__EXERCISE__:
The word "center" marks the lines to report; pull each of them from the listing.

__DATA TO EXAMINE__:

---

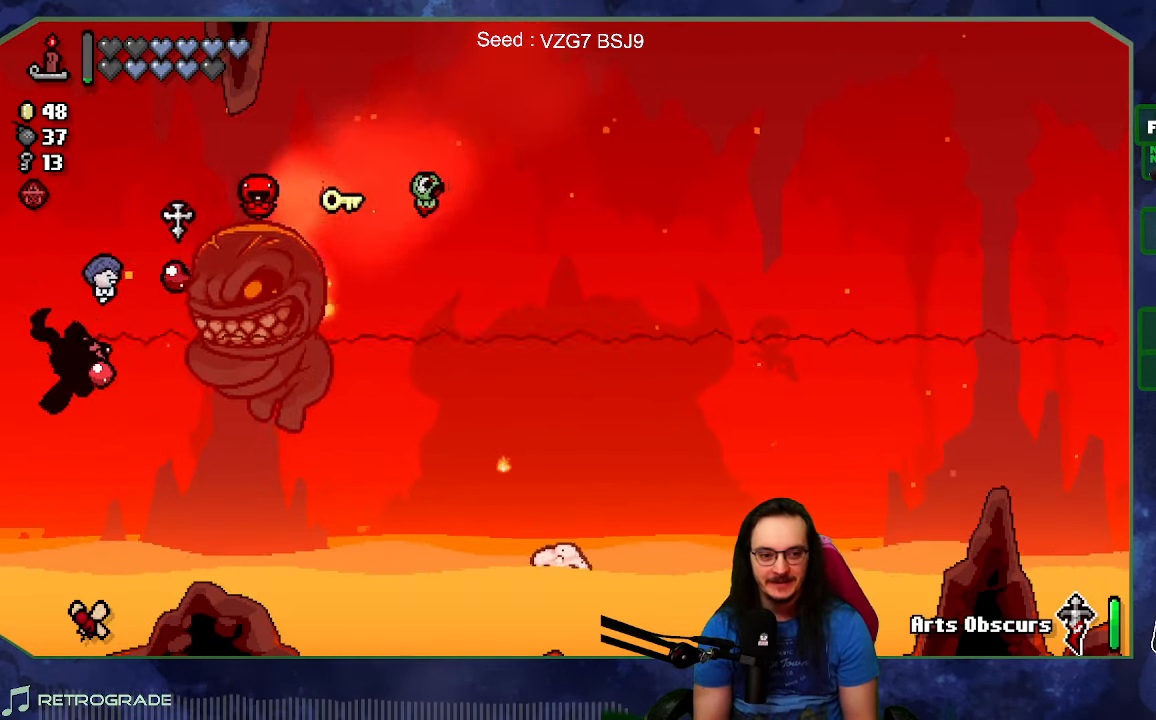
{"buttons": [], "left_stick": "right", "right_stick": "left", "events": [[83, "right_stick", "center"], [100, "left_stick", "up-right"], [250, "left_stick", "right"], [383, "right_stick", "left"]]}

---

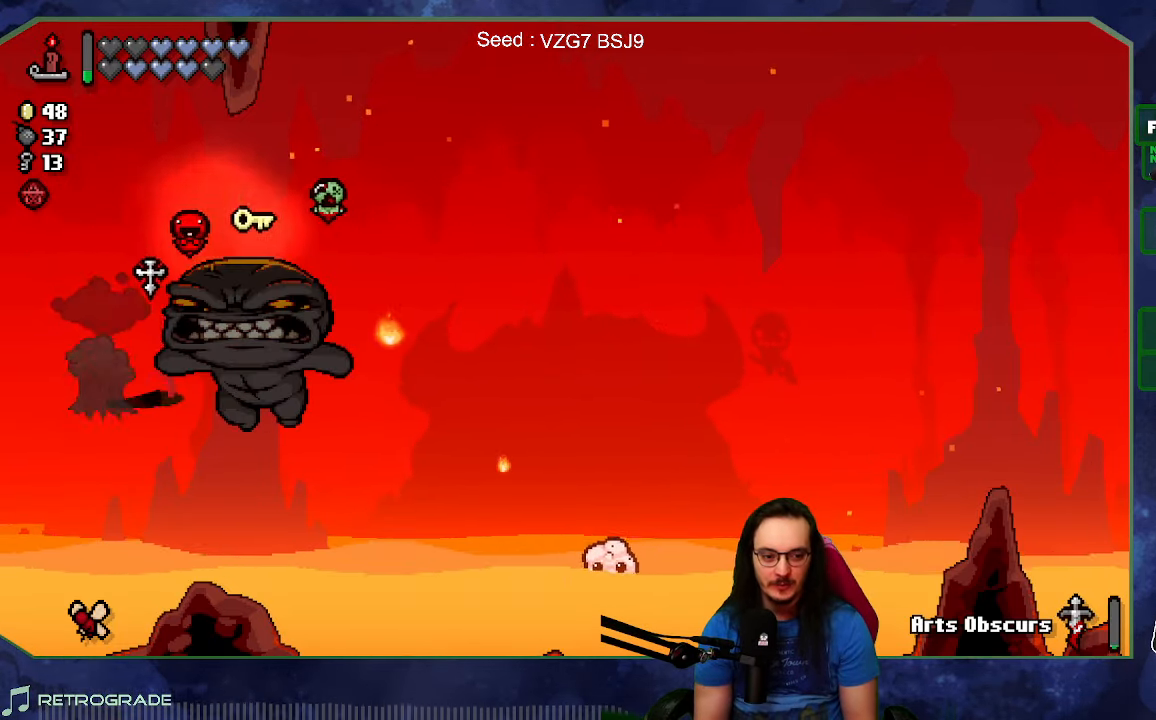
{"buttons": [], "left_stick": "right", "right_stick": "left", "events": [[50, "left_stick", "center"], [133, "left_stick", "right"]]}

---

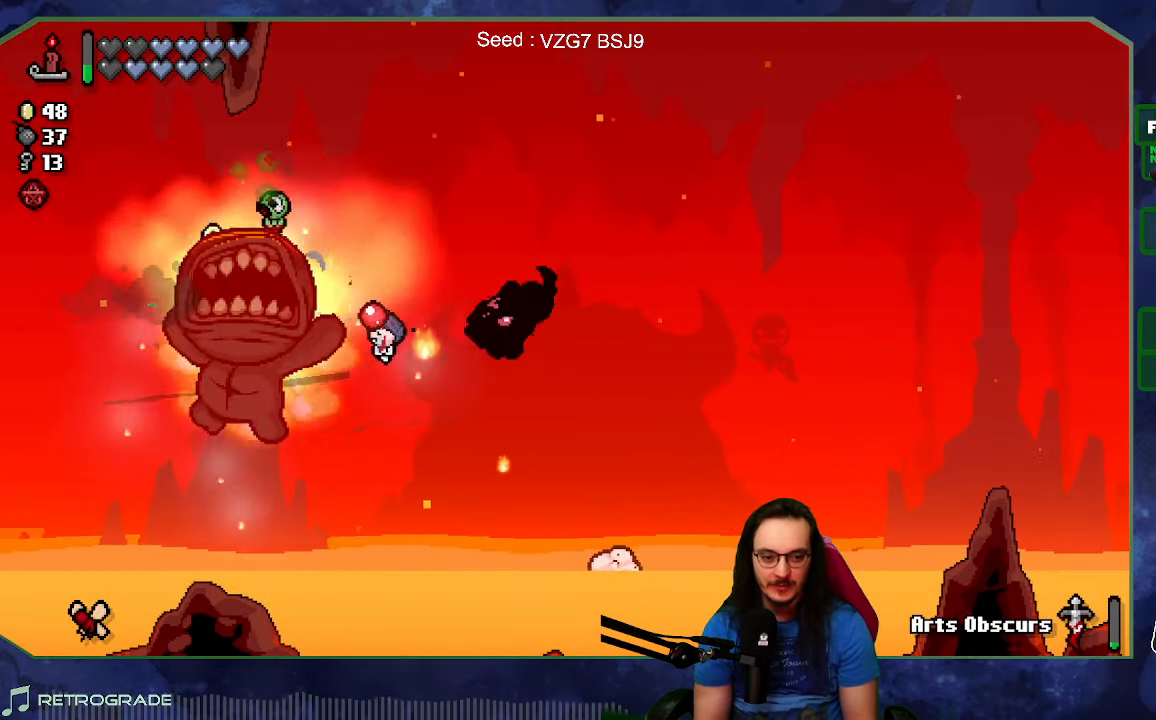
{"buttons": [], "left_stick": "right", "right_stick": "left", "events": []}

---

__ANSWER SPACE__:
{"buttons": [], "left_stick": "right", "right_stick": "left", "events": [[83, "right_stick", "center"], [100, "left_stick", "up-right"], [250, "left_stick", "right"], [383, "right_stick", "left"]]}
{"buttons": [], "left_stick": "right", "right_stick": "left", "events": [[50, "left_stick", "center"], [133, "left_stick", "right"]]}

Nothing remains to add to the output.